Numerous efforts by delegates representing the pro-Soviet Mapam Party and the right-wing Herut Party to secure amendments to the text proposed to the Congress by its Political Commission were voted down during a session in which the presiding officer had difficulty at times in keeping order.

An attempt by a Mapam delegate, Adolph Berman, former leader of the left Poale Zion in Poland, to extol the Communist-inspired Stockholm peace petition from the Congress rostrum caused a brief but impassioned turmoil as delegates booed and called on the chairman to rule the speaker out of order.

The Congress finally defeated the Mapam and Herut amendments and adopted the first part of the political resolution which credited “the creative political activity of the Zionist movement since the first Congress” with achievement of statehood.
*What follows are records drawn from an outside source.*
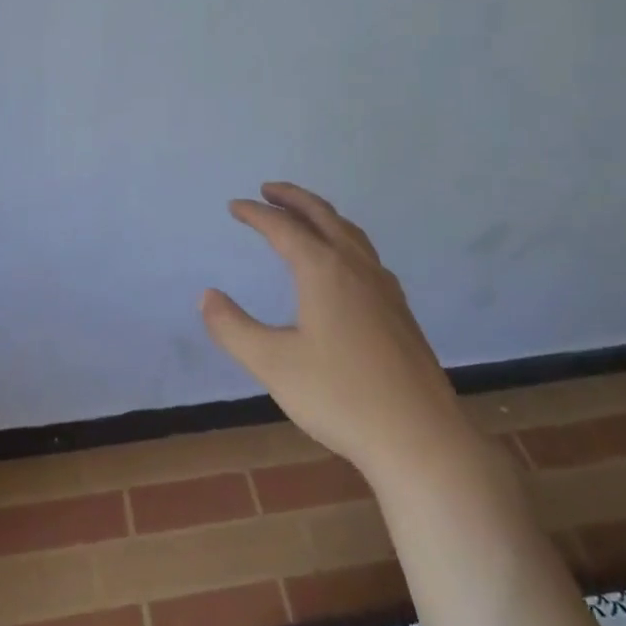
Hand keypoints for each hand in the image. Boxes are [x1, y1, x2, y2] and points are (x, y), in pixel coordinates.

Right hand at [202, 182, 468, 485]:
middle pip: (323, 216)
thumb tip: (207, 296)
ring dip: (322, 215)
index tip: (234, 206)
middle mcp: (356, 268)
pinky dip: (344, 240)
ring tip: (304, 216)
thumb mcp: (272, 364)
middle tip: (268, 189)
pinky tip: (343, 265)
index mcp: (324, 270)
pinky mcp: (399, 310)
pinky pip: (366, 255)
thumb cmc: (339, 396)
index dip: (256, 214)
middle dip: (293, 198)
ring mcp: (384, 288)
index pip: (283, 228)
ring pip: (351, 233)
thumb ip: (233, 327)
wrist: (418, 436)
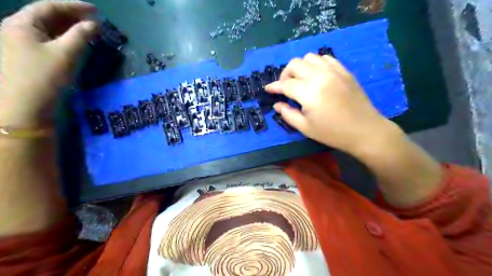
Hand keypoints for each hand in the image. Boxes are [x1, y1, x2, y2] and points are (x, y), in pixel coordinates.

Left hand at [0, 0, 98, 126]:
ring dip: (69, 29)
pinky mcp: (29, 59)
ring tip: (89, 32)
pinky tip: (76, 45)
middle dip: (72, 17)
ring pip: (48, 31)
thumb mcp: (65, 54)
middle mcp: (17, 30)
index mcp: (21, 24)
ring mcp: (21, 45)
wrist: (25, 107)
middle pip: (47, 17)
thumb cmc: (44, 77)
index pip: (50, 7)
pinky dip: (64, 41)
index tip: (96, 10)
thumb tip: (94, 24)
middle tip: (95, 21)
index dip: (74, 6)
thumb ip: (80, 36)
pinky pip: (48, 43)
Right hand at [265, 53, 398, 155]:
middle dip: (285, 74)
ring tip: (300, 80)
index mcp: (309, 92)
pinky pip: (325, 58)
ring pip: (309, 57)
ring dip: (300, 67)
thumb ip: (288, 114)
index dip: (274, 87)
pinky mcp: (344, 70)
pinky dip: (316, 64)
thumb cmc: (332, 133)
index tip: (268, 89)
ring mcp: (333, 71)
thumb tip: (277, 104)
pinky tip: (316, 75)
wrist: (364, 130)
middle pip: (294, 64)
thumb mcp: (305, 128)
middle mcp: (319, 76)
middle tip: (285, 87)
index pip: (285, 84)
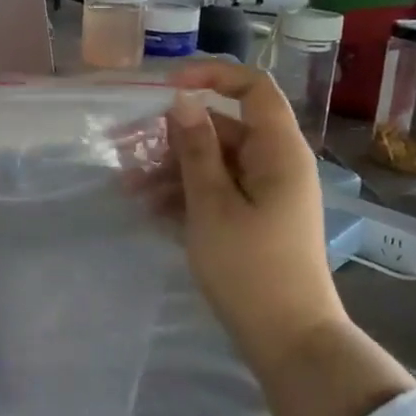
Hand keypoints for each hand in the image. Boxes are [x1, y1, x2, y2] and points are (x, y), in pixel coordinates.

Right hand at [157, 64, 349, 371]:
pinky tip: (150, 210)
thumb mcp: (212, 204)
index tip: (167, 89)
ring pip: (215, 163)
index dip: (211, 76)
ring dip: (172, 170)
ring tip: (129, 190)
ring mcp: (266, 193)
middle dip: (175, 138)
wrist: (288, 339)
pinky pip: (218, 191)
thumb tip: (182, 100)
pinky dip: (186, 195)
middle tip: (128, 152)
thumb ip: (196, 148)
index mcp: (278, 150)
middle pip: (224, 129)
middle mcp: (276, 163)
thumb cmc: (250, 267)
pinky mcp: (255, 219)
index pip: (252, 88)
It credited the state with following a policy which “enjoys and will continue to enjoy the full support of the Zionist movement.”

UNITED NATIONS SEEN AS PRINCIPAL INSTRUMENT FOR PRESERVATION OF WORLD PEACE

The Zionist Congress, according to the resolution, “obliges the Jewish people and the Zionist movement to make every effort to strengthen peace and foster relations of understanding and cooperation between nations and to increase the power, integrity and authority of the United Nations as the principal instrument for the preservation of world peace.”

Mapam delegates sought unsuccessfully to amend this part of the resolution to add that the United nations should “be loyal to all member states and should not be converted into an instrument of one bloc against another bloc.”

The resolution voiced praise of Jewish fighters from the days of the Hashomer, the watchmen who protected the first Jewish settlements in Palestine, to the Haganah, the underground defense force of the days of the British Mandate, which became the Army of Israel.

The Mapam insisted that the Palmach, the striking force of the underground army, which was largely manned by the Hashomer Hatzair, a component of the Mapam Party, should be cited by name, The Revisionists then argued that the Irgun Zvai leumi, the Revisionist underground army, also be listed. The resolution was adopted in its original text without listings.

The Finance and Budget Commission will have to leave “distribution of the budget to a permanent budget committee meeting after the adjournment of the Congress since the allocation of funds depends largely on the agreement to be reached between the Government of Israel and the Jewish Agency on the exact spheres of activity the Zionist movement will have in Israel. Many aspects of this question must be decided by the new Israeli Government and are dependent on the extent of the Government-Agency partnership in some immigration and settlement activities.